**Reading passage**:
*** Begin section ***

- Founded: 1987
- Founder: Roger Karmanik
- Defunct: 2013
- Status: Inactive
- Genre: Industrial, post-industrial, death industrial, power electronics, noise, ambient, dark ambient, neofolk
- Country of origin: Sweden
- Location: Mjölby

= Cold Meat Industry =

Swedish independent record label

Cold Meat Industry was a Swedish independent record label established in 1987 by Roger Karmanik, which specialized in niche music genres such as dark ambient, death industrial, and neoclassical dark wave.

== History ==

From its inception, Cold Meat Industry gained a reputation for introducing artists that were unique and musically innovative. The label also became known for its contributions to the Gothic and industrial scenes.

The term "Cold Meat Industry" eventually became a musical genre of sorts, referring mostly to avant-garde artists who were influenced by industrial and dark ambient music.

In 2013 the label seemed to have stopped all activities. A notification posted in 2014 on the official Cold Meat Industry Facebook page claimed the official end of the label.

*** End section ***

**Your assignment**:
In the Cold Meat Industry article, who founded the label, and in what year?

**Data records**:
*** Begin section ***

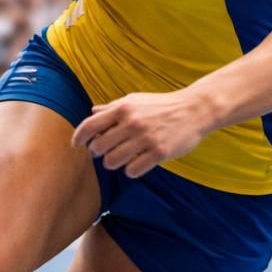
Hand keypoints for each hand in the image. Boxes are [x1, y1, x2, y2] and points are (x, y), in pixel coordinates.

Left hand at [72, 90, 213, 178]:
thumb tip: (92, 111)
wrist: (195, 110)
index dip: (78, 137)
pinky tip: (138, 163)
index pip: (90, 125)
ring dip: (114, 163)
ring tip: (123, 157)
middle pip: (98, 147)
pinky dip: (131, 170)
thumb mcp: (136, 101)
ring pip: (113, 161)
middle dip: (99, 152)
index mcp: (123, 108)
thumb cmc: (162, 106)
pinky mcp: (159, 153)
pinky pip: (132, 170)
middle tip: (107, 151)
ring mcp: (146, 138)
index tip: (76, 145)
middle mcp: (132, 122)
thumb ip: (113, 107)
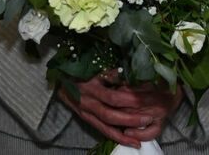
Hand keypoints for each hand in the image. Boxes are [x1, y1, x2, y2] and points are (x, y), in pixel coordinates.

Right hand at [57, 70, 185, 146]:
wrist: (60, 78)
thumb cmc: (81, 69)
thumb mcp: (95, 66)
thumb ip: (111, 71)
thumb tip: (128, 73)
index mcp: (92, 86)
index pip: (112, 96)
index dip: (129, 99)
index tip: (145, 99)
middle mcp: (88, 101)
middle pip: (111, 114)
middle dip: (130, 119)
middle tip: (148, 118)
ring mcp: (86, 112)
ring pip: (107, 126)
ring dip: (124, 133)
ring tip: (140, 139)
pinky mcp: (86, 119)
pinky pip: (102, 130)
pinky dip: (117, 137)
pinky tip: (130, 142)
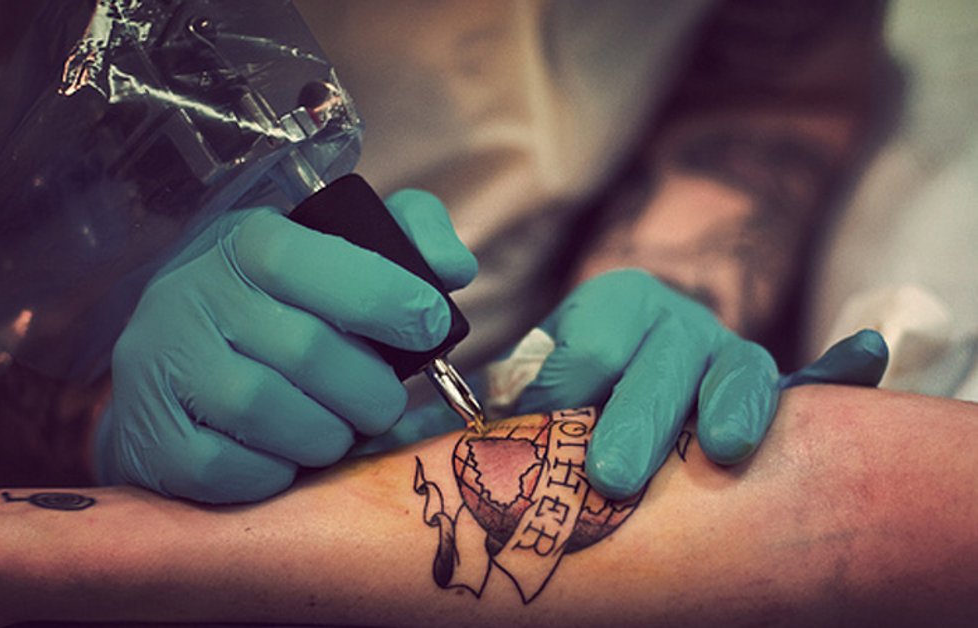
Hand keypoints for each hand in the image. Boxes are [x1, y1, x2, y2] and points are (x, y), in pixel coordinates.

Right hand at [96, 190, 476, 502]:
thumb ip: (409, 238)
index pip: (320, 264)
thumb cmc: (282, 305)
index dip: (389, 300)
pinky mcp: (150, 435)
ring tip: (338, 427)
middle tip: (384, 401)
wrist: (176, 356)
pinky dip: (278, 471)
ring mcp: (162, 366)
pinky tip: (288, 454)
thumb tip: (453, 270)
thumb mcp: (339, 249)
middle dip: (370, 389)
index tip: (431, 327)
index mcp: (248, 243)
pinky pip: (229, 468)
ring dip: (328, 434)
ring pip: (267, 412)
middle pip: (307, 351)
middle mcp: (194, 296)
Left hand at [509, 269, 886, 498]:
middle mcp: (670, 318)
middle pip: (657, 361)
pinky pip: (782, 383)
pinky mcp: (760, 377)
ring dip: (721, 410)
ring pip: (726, 371)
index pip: (588, 343)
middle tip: (612, 475)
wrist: (649, 350)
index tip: (536, 417)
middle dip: (636, 418)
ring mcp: (721, 346)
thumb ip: (508, 389)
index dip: (563, 384)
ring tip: (718, 450)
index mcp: (609, 304)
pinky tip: (810, 402)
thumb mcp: (540, 368)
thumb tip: (446, 421)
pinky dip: (802, 390)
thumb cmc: (583, 379)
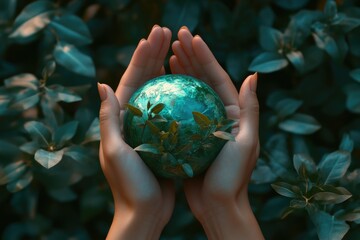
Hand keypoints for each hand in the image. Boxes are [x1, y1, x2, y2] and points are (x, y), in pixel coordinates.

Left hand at [98, 25, 174, 239]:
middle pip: (145, 80)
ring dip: (167, 69)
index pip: (131, 80)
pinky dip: (179, 92)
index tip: (153, 37)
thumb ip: (109, 118)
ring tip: (178, 49)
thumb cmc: (129, 185)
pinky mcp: (164, 136)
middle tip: (167, 33)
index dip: (141, 57)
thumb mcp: (115, 151)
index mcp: (120, 118)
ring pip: (160, 91)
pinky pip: (172, 108)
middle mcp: (134, 118)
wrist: (145, 212)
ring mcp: (150, 126)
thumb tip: (103, 84)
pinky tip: (189, 81)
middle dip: (154, 55)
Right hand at [170, 27, 263, 238]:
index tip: (191, 38)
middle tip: (175, 37)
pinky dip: (170, 95)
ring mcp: (202, 124)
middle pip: (203, 80)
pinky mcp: (189, 135)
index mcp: (234, 113)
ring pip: (190, 92)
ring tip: (168, 54)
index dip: (205, 56)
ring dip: (180, 71)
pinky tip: (160, 84)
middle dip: (191, 56)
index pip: (218, 77)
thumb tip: (253, 76)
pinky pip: (178, 109)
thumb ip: (249, 110)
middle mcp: (219, 115)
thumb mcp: (246, 143)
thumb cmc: (233, 178)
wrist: (218, 205)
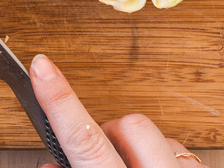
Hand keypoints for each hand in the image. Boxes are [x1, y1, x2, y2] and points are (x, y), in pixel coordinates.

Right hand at [29, 54, 206, 167]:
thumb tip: (50, 165)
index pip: (84, 139)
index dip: (60, 100)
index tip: (41, 66)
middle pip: (128, 124)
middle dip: (109, 133)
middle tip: (100, 156)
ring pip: (158, 134)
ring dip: (137, 148)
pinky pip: (182, 151)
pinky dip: (162, 157)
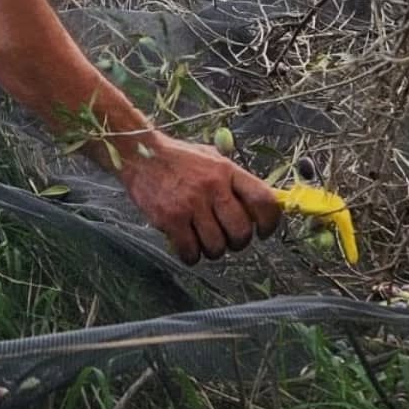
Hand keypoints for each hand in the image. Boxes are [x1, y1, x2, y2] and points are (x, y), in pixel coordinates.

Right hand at [116, 130, 280, 263]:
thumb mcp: (211, 158)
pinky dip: (190, 255)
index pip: (264, 200)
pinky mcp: (170, 217)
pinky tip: (185, 244)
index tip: (263, 231)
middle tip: (227, 238)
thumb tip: (261, 207)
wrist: (138, 153)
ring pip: (217, 246)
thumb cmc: (178, 159)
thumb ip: (234, 180)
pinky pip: (191, 251)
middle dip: (237, 242)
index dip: (270, 222)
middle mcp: (212, 186)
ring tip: (202, 239)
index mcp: (226, 170)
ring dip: (212, 250)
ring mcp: (190, 203)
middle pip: (242, 231)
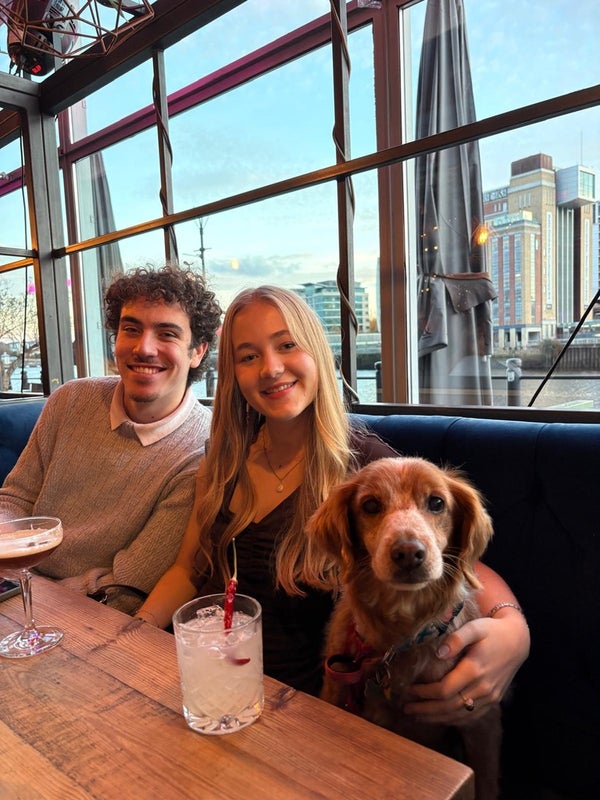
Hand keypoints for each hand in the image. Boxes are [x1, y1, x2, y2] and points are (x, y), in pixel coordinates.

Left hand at [403, 611, 529, 724]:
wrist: (517, 640)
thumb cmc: (492, 631)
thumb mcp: (475, 627)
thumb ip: (457, 639)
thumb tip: (439, 653)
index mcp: (474, 669)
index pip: (445, 689)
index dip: (425, 693)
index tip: (409, 690)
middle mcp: (482, 687)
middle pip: (449, 707)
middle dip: (426, 710)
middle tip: (406, 709)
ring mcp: (489, 696)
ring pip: (460, 715)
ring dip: (437, 718)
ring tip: (417, 717)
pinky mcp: (493, 700)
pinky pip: (471, 716)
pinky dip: (454, 720)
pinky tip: (440, 718)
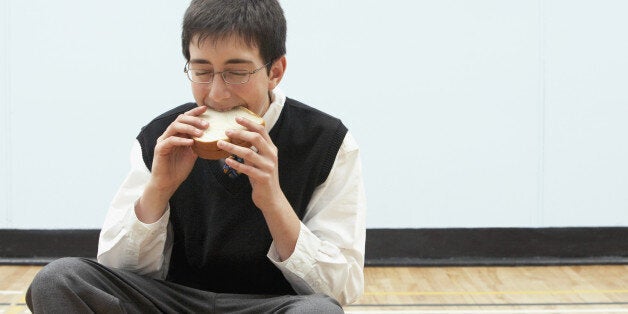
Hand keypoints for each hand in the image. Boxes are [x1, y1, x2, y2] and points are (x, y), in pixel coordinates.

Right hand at [150, 105, 207, 195]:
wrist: (168, 183)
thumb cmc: (179, 169)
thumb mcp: (192, 154)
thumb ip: (198, 144)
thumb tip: (211, 137)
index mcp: (176, 134)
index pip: (185, 119)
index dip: (194, 112)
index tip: (206, 109)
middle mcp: (168, 135)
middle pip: (180, 119)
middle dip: (194, 120)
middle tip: (206, 125)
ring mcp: (163, 141)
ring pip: (174, 127)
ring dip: (189, 128)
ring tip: (200, 133)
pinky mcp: (159, 149)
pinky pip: (170, 141)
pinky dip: (181, 140)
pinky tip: (191, 142)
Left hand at [217, 116, 300, 258]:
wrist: (271, 198)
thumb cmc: (262, 177)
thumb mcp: (260, 161)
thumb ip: (254, 149)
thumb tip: (238, 136)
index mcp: (271, 149)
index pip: (261, 130)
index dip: (249, 123)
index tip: (236, 117)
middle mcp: (272, 156)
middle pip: (256, 138)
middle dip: (240, 133)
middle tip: (226, 130)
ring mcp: (268, 167)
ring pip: (249, 153)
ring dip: (233, 147)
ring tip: (220, 143)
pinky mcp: (263, 178)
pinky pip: (247, 169)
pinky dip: (236, 163)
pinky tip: (226, 160)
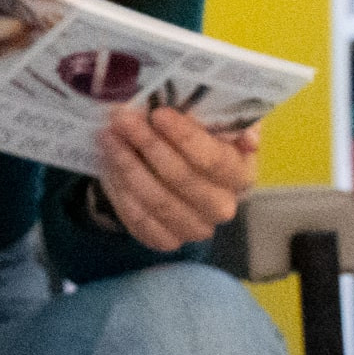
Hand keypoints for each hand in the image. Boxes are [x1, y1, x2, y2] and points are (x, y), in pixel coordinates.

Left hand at [97, 104, 259, 251]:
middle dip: (148, 145)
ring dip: (128, 165)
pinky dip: (121, 191)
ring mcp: (195, 228)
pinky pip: (140, 220)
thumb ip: (220, 117)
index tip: (158, 114)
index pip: (214, 159)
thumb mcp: (209, 120)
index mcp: (240, 173)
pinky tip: (109, 166)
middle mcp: (222, 206)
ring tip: (108, 137)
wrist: (167, 169)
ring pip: (157, 200)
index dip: (185, 137)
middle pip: (182, 178)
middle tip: (122, 120)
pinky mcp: (167, 240)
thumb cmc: (191, 139)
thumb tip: (246, 135)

*** End section ***

**Finished task**:
Roger Karmanik founded it in 1987.